The lab pumps millions of gallons of sea water into its tanks every day, so it made sense that whatever was happening in the tanks, was also happening outside.

The lab starting receiving calls of dead creatures watching up on the beach. More urchins, and more sea stars were dying. Until the tide pools were no longer purple, and the rocks where the urchins and attached themselves were like empty pock-marked craters.

“So millions and millions of purple urchins along this whole shoreline,” Jurgens said “were wiped out in a matter of days to a couple weeks.”

Along 62 miles of coastline between Mendocino and Sonoma County was impacted by the die-off, devastating populations of urchins and sea stars.

That mysterious die-off is the subject of a new paper by Jurgens and her colleagues. It documents the event and points a finger at the suspected culprit — an algal bloom.

Algal blooms are sudden increases in algae in the water, brought on by an increase in nutrients. During the last decade, algal blooms have been blamed for die-offs among sea birds, fish and recently, sea lions.

“So this may be part of a pattern of emerging diseases,” said Bodega Marine Laboratory director Gary Cherr. ”These kind of events that are happening as part of climate change.”
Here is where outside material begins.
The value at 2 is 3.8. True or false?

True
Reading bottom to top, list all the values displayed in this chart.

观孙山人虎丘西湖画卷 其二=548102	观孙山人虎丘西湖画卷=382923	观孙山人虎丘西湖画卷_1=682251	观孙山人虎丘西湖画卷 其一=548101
Jurgens has studied how the disappearance of urchins and sea stars from the tide pools has changed their balance of power, as the creatures served as sort-of tide pool predators.

“I think we’re learning a lot about how tide pool eco-systems function,” Jurgens said.

On a recent day, Jurgens scaled the blooms and walked among the tide pools, with the roaring ocean clamoring just beyond the rocks. She reached into a tide pool and plucked out a spiny urchin, hiding beneath a shell. She said the urchins are slowly making a comeback, although their numbers are minuscule compared to their previous population.

She set the tiny creature back into the pool and covered him up with a broken shell.

“This is a small fraction,” she said, before heading back up the hill.